__USING THE INFORMATION__
**1)** State whether each statement agrees with the case report on acquired hemophilia A. Answer yes or no for each, quoting the deciding words of the case report exactly: (a) the patient reported falls; (b) the patient had been taking warfarin for atrial fibrillation for 7 years; (c) thrombin time was prolonged in the coagulation tests on ICU admission.
**2)** In the case report on acquired hemophilia A, what FVIII activity did the further tests confirm?
**3)** Carry on the case report on acquired hemophilia A from its final sentence, in the same formal voice.

Not every bleeding during anticoagulation, especially if within the therapeutic range, can be attributed to this treatment. Particularly in older individuals and the presence of typical extensive hematomas, it is necessary to consider another cause, such as acquired hemophilia A. The following case report illustrates how such a case can be detected and what can be done to improve the patient's prognosis.

Medical History

A 78-year-old man visits the general practitioner (GP) with an extensive hematoma on his right thigh and both underarms, walking with two French crutches (post-injury). He also has smaller hematomas under his knees. He does not report any falls.

In the family history, there is no known inclination to bleeding. His parents are deceased, his brother is alive without issues, and neither of his adult children has any medical conditions.

From an internal perspective, he is being treated for arterial hypertension, diabetes mellitus (DM), atrial fibrillation (AF), and hypercholesterolemia. His medication includes amiodarone, bisoprolol, metformin, atorvastatin, and warfarin. He also has renal insufficiency due to DM (CrCl 42 ml/min). He has been on warfarin for AF for 7 years. His INR is monitored by the GP and is mostly within the therapeutic range. If not, the warfarin dose is minimally adjusted up or down. His current dosage is 2 mg daily.

A complete blood count (CBC) and INR were performed. The CBC shows only mild anemia typical of chronic disease, with a drop in Hb by 25 g/l and an INR result of 2.7. CBC: Leu 8.10 × 109/l; RBC 2.38 × 1012/l; Hb 75 g/l; HCT 0.2; MCV 87 fl; Plt 151 × 109/l.

GP's recommendation: Discontinue warfarin for 3 days with INR monitoring.

Urgent Admission and Diagnostics

Two days later, the patient was brought to the emergency department due to weakness and exertional dyspnea. Hematomas appeared on his right arm, and the hematoma on his right thigh enlarged. Physical examination revealed pale visible mucous membranes, irregular heart action at 115/min, and BP 95/60 mmHg. Laboratory tests showed further drop in Hb to 65 g/l, INR of 2.0, but an aPTT of 84 s (patient)/34 s (control).

The patient was admitted to the ICU of the internal clinic and underwent follow-up laboratory tests upon admission. CBC: Leu 10.0 × 109/l; RBC 2.22 × 1012/l; Hb 65 g/l; HCT 0.2; MCV 87 fl; Plt 345 × 109/l. In coagulation tests, thrombin time was normal, INR 1.95, but aPTT was significantly prolonged: 93.9 s (patient)/33.1 s (control), with a P/K ratio of 2.8, and a 1:1 correction after 1 hour 53.7 s, after 2 hours 68.8 s.

Suspecting acquired hemophilia A (AHA), further tests confirmed FVIII activity of 0.9%, with an inhibitor level of 32.3 BU/ml, solidifying the AHA diagnosis.

Saved entries

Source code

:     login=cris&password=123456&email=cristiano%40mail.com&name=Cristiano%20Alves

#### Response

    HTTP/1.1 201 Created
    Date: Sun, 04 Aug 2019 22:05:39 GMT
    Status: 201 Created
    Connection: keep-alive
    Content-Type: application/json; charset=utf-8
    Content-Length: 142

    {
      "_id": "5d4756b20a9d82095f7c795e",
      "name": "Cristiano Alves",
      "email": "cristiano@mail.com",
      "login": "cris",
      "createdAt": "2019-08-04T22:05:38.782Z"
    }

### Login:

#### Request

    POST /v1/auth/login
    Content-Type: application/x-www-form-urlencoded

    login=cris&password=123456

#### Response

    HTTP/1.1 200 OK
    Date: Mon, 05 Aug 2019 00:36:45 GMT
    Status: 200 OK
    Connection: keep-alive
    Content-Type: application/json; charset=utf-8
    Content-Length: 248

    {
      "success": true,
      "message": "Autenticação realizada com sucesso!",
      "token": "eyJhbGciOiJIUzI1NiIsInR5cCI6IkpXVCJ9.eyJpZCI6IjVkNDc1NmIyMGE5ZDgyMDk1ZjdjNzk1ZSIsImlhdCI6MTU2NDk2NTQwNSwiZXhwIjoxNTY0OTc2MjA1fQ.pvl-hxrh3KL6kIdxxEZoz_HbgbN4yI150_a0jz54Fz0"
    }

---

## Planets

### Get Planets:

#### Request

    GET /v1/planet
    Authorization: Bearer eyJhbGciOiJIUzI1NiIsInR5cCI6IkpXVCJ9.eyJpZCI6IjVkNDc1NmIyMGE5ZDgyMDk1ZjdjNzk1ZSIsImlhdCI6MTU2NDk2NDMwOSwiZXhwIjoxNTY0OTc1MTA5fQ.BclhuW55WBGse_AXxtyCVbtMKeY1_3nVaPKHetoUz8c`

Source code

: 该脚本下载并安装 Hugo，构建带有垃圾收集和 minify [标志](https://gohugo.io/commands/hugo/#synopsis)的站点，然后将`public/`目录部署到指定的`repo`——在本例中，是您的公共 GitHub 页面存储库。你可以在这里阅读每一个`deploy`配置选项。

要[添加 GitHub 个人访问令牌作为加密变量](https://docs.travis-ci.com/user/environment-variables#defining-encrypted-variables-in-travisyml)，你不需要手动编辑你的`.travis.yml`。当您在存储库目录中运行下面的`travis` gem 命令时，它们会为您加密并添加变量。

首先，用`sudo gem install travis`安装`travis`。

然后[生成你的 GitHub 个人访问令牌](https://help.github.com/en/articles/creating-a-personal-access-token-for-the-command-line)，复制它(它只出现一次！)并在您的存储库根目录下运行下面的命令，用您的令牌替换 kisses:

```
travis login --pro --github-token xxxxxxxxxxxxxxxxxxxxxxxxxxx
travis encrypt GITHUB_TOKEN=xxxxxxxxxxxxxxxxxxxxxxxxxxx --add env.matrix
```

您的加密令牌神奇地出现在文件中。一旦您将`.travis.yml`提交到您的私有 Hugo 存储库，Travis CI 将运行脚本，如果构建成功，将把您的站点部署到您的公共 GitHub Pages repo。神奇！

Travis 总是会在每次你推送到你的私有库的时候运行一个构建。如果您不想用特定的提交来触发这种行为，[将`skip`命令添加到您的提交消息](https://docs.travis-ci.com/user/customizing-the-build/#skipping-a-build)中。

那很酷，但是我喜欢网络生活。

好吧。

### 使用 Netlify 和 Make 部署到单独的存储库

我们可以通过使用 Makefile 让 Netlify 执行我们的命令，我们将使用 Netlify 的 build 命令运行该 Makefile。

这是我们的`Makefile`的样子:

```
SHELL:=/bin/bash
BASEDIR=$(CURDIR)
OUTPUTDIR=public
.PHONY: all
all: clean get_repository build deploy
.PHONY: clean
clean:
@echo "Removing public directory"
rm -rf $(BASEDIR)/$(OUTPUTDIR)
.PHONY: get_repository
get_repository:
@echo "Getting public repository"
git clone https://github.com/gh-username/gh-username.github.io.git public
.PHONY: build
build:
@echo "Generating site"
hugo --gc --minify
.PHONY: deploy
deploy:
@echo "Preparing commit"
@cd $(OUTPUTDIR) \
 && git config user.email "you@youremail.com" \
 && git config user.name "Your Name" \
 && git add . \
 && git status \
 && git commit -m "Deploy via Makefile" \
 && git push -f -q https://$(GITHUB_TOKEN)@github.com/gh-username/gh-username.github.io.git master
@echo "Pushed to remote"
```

__RESPONSES PER TASK__
**1)**
(a) No: "He does not report any falls."
(b) Yes: "He has been on warfarin for AF for 7 years."
(c) No: "thrombin time was normal"

**2)** 0.9%

**3)**
Treatment Course

Treatment began immediately (patient weight = 95 kg) with rFVIIa (activated eptacog alfa) at a dose of 16 mg i.v. continuously for 24 hours. Vitamin K1 was administered at 3 mg i.v. to eliminate warfarin. For immunosuppressive therapy, cyclophosphamide (CF) 50 mg 2x1 and methylprednisolone 125 mg daily were given with glucose monitoring. Bleeding and overall condition gradually stabilized, supplemented with erythrocyte mass.

rFVIIa at 16 mg i.v. was given for 4 days, then reduced by half for 1 day and reduced again to a quarter the next day, then discontinued. The patient did not bleed further and was off anticoagulant therapy. After 10 days, aPTT values were minimally better, INR corrected, and the patient felt much better after anemia correction. However, these corticosteroid doses led to DM decompensation and the necessity to switch to insulin.

After 3 weeks of therapy, aPTT values improved (patient time 50.1 s, control 34.2 s), warranting FVIII and inhibitor testing: FVIII 25%, inhibitor titer 3.9 BU/ml.

We faced the following questions:

  1. How to proceed with immunosuppressive therapy? Considering DM, should we continue CF and quickly discontinue corticosteroids, or discontinue CF and taper corticosteroids slowly as usual?
  2. How to proceed with anticoagulant therapy? When to start, should it be standard dosing or lower due to a potential AHA relapse?

We opted to discontinue CF and reduce corticosteroids to 10 mg quickly, with DM stabilized on antidiabetic drugs and balanced glucose levels. The dose was later reduced to 5 mg prednisone outpatient and completely discontinued after 4 months.

Regarding anticoagulant therapy, we decided to initiate it when FVIII levels exceeded 30%, and the question was with what. Given CrCl fluctuating between 38 and 44 ml/min, we chose rivaroxaban at 15 mg daily.

There was also an investigation for the cause of AHA but unsuccessfully, concluding the diagnosis as idiopathic AHA.

In the following 2 years, the patient remained without bleeding and without a relapse of the condition. Unfortunately, further information is unavailable as he was admitted to a local senior center, according to GP.

Conclusion

This case study teaches that not every bleeding during anticoagulation, especially within the therapeutic range, can be attributed to this treatment. Particularly given the age and typical extensive hematomas, another cause, mainly AHA, must be considered. The risk of major to life-threatening bleeding is particularly high in such cases. Therefore, it is crucial to diagnose as soon as possible, discontinue anticoagulation, and initiate comprehensive AHA therapy. This always increases the chances of therapeutic success and further quality life for the patient during disease remission.

   

doc. MUDr. Petr Dulíček, Ph.D.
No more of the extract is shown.